━━━ SUPPLIED RECORDS ━━━

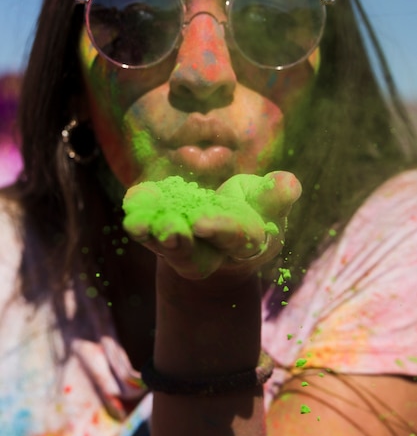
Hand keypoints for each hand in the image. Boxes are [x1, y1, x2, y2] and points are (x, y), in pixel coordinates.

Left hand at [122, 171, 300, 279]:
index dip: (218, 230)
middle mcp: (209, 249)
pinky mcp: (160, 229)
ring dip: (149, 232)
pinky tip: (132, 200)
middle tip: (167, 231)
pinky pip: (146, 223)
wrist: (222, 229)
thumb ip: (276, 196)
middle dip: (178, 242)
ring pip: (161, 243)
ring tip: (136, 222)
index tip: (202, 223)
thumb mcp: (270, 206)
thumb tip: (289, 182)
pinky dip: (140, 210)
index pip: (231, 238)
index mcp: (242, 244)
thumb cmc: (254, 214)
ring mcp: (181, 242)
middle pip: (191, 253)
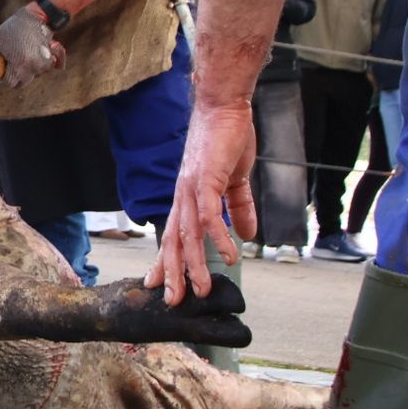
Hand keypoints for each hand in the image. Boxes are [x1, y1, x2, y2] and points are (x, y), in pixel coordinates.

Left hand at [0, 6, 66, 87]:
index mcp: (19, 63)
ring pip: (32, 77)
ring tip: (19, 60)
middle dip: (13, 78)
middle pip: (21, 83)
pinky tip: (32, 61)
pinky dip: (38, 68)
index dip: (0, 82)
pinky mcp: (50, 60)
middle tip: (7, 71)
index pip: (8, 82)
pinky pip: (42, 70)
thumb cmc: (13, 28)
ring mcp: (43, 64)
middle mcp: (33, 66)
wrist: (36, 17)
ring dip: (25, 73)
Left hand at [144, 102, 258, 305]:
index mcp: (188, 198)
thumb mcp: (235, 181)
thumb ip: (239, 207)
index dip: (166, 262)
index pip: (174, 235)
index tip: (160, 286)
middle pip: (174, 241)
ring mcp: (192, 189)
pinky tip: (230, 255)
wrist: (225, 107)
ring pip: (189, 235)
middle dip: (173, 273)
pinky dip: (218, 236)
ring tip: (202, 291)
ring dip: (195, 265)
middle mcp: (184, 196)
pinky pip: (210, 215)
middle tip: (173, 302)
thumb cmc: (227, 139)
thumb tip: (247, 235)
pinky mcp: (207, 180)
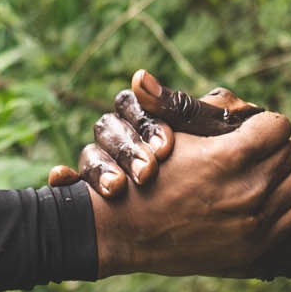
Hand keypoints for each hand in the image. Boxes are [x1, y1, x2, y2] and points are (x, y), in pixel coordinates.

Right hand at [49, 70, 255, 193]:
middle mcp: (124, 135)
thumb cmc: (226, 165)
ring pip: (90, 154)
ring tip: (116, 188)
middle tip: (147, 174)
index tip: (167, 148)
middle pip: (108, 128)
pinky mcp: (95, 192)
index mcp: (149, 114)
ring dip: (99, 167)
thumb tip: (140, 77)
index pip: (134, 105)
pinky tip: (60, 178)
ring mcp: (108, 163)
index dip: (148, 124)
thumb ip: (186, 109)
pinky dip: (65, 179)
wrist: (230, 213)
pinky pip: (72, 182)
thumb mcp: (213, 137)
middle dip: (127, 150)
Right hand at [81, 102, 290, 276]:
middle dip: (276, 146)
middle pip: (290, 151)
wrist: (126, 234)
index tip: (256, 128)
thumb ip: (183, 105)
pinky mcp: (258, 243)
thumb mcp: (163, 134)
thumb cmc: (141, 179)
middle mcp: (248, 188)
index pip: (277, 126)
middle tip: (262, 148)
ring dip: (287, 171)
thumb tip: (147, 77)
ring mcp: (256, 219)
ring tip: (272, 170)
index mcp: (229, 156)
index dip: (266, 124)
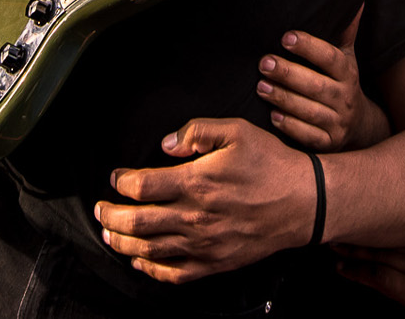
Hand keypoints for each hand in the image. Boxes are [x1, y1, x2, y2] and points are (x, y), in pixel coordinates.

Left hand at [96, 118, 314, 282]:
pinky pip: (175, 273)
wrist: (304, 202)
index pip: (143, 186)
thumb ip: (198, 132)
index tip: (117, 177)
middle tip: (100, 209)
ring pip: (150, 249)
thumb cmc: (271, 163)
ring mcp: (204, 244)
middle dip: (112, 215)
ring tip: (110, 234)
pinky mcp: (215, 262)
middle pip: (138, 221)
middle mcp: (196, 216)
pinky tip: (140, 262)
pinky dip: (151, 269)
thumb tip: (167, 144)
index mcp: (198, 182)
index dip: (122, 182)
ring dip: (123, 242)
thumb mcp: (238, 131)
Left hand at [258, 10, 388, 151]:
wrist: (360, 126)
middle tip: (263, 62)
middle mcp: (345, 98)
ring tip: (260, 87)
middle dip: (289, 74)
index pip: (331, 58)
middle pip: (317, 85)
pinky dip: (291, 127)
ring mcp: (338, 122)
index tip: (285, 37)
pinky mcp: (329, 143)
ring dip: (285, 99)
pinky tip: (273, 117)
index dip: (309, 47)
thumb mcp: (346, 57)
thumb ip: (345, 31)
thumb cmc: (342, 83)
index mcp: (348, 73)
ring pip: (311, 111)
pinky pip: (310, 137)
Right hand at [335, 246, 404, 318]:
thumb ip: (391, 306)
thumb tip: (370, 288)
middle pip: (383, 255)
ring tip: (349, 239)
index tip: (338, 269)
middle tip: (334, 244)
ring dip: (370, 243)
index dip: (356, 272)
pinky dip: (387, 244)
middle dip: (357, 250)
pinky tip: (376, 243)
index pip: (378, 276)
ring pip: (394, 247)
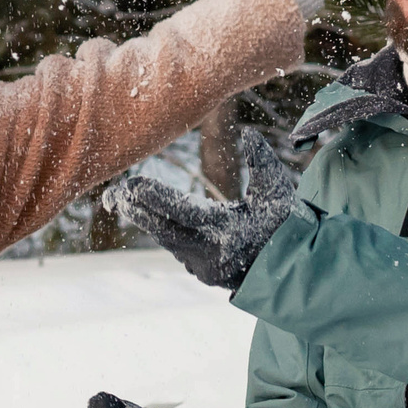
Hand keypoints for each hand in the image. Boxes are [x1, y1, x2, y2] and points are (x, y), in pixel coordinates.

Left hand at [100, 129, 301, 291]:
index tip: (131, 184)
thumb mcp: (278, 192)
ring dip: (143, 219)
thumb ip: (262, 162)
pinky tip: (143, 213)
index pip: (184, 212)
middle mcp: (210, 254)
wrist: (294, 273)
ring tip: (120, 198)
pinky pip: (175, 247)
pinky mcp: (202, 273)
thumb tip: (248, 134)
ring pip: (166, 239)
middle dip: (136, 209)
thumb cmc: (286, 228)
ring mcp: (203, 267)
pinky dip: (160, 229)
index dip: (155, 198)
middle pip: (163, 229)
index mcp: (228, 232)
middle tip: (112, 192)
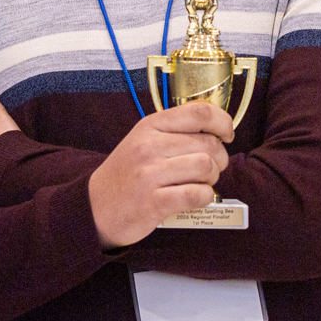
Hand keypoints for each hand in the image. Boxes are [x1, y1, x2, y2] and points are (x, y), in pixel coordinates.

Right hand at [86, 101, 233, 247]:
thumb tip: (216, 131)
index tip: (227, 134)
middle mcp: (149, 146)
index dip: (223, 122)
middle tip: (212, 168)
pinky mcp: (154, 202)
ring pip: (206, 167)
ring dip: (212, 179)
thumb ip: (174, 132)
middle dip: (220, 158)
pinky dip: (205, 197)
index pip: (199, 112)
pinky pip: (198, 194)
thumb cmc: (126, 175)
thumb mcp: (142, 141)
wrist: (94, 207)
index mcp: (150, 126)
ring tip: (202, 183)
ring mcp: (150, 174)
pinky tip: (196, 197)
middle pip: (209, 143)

━━━

• _HOW TO COMPLETE THIS TASK_
In the records above, take every line from the opening one through the line with "index dip: (148, 124)" and repeat it exactly; pictures are not part of the copy.

• _RESPONSE TO THIS EXERCISE_
Hand keypoints for each hand in the image. Boxes are [x1, y1, x2, y2] and points are (x, y), in pixel coordinates.

Left hand at [122, 171, 300, 279]:
index dip: (218, 230)
middle mcp: (209, 249)
pinky mcp: (160, 229)
ring dip: (149, 232)
pinky tip: (132, 200)
middle tip: (167, 231)
pinky pip: (146, 223)
wrist: (222, 229)
thumb ip: (276, 196)
middle dip: (178, 242)
ring pip: (161, 243)
ring tip: (136, 222)
index tip: (202, 223)
thumb mcp: (270, 206)
thumb tip: (289, 182)
pinky dip: (140, 210)
index pip: (231, 238)
index mcp: (242, 244)
thumb cmc: (254, 214)
ring mcp: (181, 242)
middle pip: (191, 253)
Hand keypoints for each hand in the image. Boxes are [x1, y1, x2, y2] and points are (x, y), in pixel coordinates.

Left hand at [0, 6, 66, 87]:
index mcp: (19, 63)
ring pip: (32, 77)
ring tip: (19, 60)
middle dip: (13, 78)
middle pip: (21, 83)
pinky tip: (32, 61)
pinky dip: (38, 68)
index dip: (0, 82)
pinky mcp: (50, 60)
middle tip: (7, 71)
index pip: (8, 82)
pinky pip: (42, 70)
thumb cmc: (13, 28)
ring mcp: (43, 64)
middle mcp: (33, 66)
wrist: (36, 17)
ring dip: (25, 73)
Left hand at [144, 102, 258, 305]:
index mcp: (188, 198)
thumb mcp: (235, 181)
thumb ip: (239, 207)
index dip: (166, 262)
index pip: (174, 235)
index tip: (160, 286)
middle pip: (174, 241)
ring mcp: (192, 189)
pinky tip: (230, 255)
wrist: (225, 107)
ring pip: (189, 235)
middle dip: (173, 273)
pinky dip: (218, 236)
ring tip: (202, 291)
ring dip: (195, 265)
middle mcp: (184, 196)
pinky pip: (210, 215)
middle tip: (173, 302)
thumb cmc: (227, 139)
thumb tip: (247, 235)
pinky mcp: (207, 180)
Hand keypoints for each hand in the image. Boxes are [x1, y1, x2, y2] and points are (x, y), in pixel coordinates.

Right hand at [49, 70, 255, 193]:
middle mcp: (124, 135)
thumb cmc: (226, 165)
ring pip: (90, 154)
ring tip: (116, 188)
middle tip: (147, 174)
index tip: (167, 148)
middle pip: (108, 128)
pinky mcp: (95, 192)
index mcp: (149, 114)
ring dip: (99, 167)
thumb tip: (140, 77)
index pip: (134, 105)
pinky tip: (60, 178)
ring mcp: (108, 163)
index dip: (148, 124)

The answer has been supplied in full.